**Prompt:**
Where the string "whole" shows up in a line of the records, copy that line.

**Source data:**
============================================================

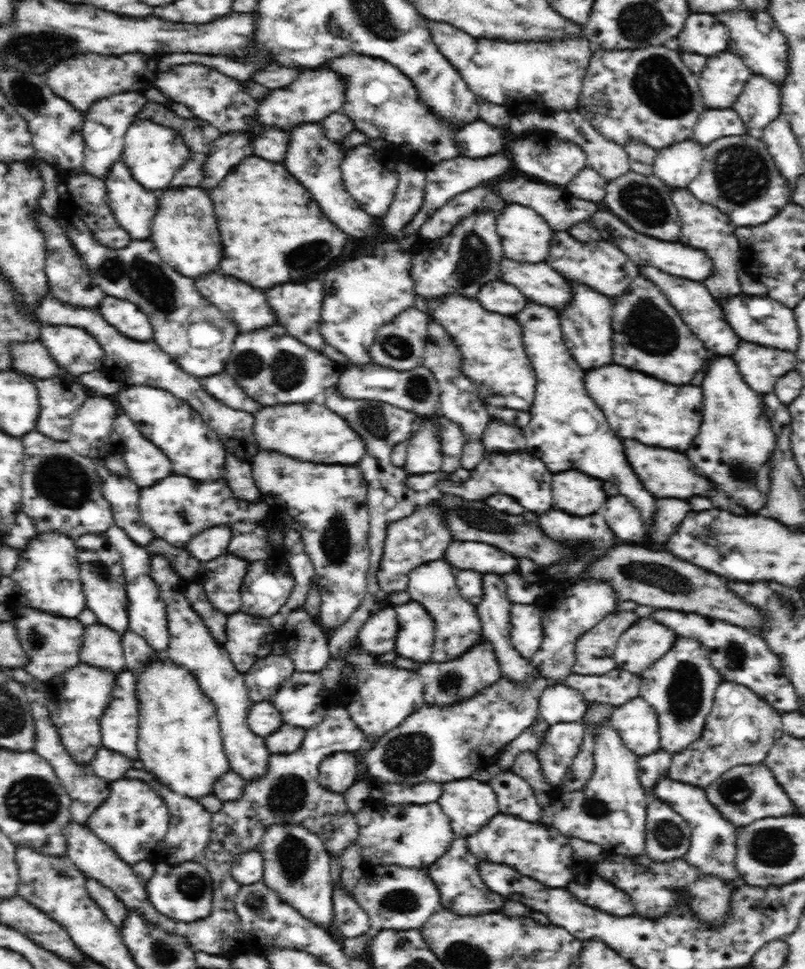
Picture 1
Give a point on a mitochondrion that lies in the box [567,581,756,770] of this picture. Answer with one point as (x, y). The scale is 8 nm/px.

============================================================

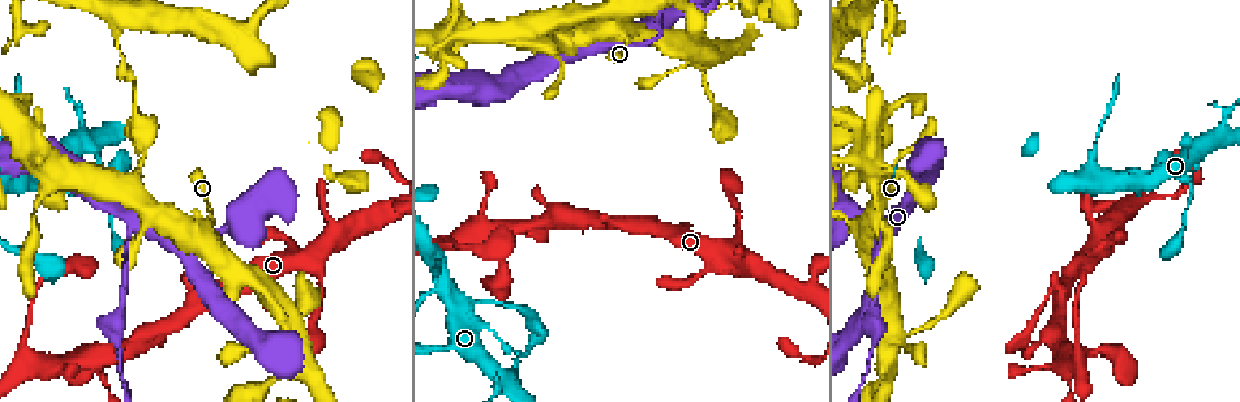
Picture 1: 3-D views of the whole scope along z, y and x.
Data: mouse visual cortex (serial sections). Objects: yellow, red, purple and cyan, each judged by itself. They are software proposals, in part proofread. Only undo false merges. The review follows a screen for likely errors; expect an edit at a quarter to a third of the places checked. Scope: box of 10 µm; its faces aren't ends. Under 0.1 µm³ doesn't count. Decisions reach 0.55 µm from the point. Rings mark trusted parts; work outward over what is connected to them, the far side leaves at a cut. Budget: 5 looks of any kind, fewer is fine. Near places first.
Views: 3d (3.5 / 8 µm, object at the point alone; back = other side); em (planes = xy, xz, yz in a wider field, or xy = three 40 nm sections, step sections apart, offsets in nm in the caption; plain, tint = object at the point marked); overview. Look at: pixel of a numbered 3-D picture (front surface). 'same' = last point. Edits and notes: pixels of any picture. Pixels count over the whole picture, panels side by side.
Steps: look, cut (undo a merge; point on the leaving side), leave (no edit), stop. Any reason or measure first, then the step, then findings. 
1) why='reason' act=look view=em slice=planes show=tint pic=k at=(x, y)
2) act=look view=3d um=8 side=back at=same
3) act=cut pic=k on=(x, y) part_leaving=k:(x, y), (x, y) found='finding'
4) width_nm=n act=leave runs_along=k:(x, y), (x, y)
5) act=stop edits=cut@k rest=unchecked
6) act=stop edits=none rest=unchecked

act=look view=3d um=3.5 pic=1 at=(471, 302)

============================================================

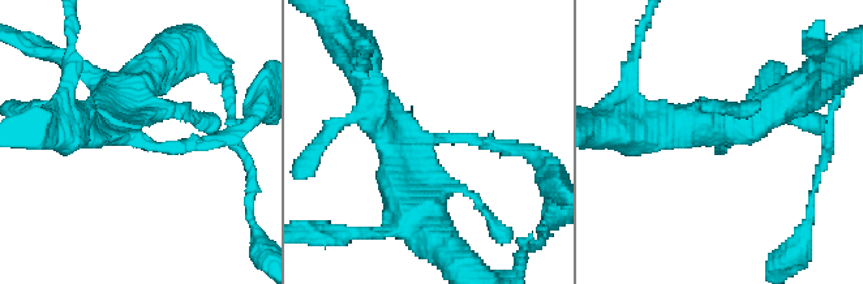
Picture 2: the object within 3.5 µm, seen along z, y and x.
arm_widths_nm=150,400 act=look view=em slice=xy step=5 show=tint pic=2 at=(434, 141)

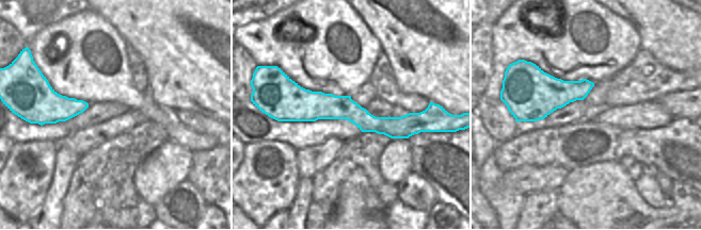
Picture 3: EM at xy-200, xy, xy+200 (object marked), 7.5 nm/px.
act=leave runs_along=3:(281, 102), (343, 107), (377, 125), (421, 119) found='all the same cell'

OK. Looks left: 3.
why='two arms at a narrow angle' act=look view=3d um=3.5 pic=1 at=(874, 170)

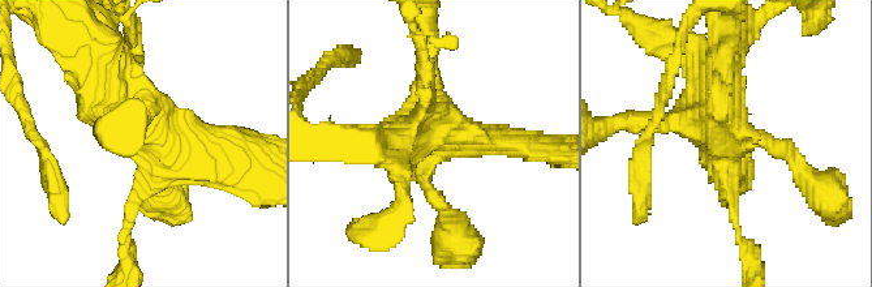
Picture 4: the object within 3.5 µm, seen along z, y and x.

============================================================

**Solved problem:**
Picture 1: 3-D views of the whole scope along z, y and x.
Views: 3d (3.5 / 8 µm, object at the point alone; back = other side); em (planes = xy, xz, yz in a wider field, or xy = three 40 nm sections, step sections apart, offsets in nm in the caption; plain, tint = object at the point marked); overview. Look at: pixel of a numbered 3-D picture (front surface). 'same' = last point. Edits and notes: pixels of any picture. Pixels count over the whole picture, panels side by side.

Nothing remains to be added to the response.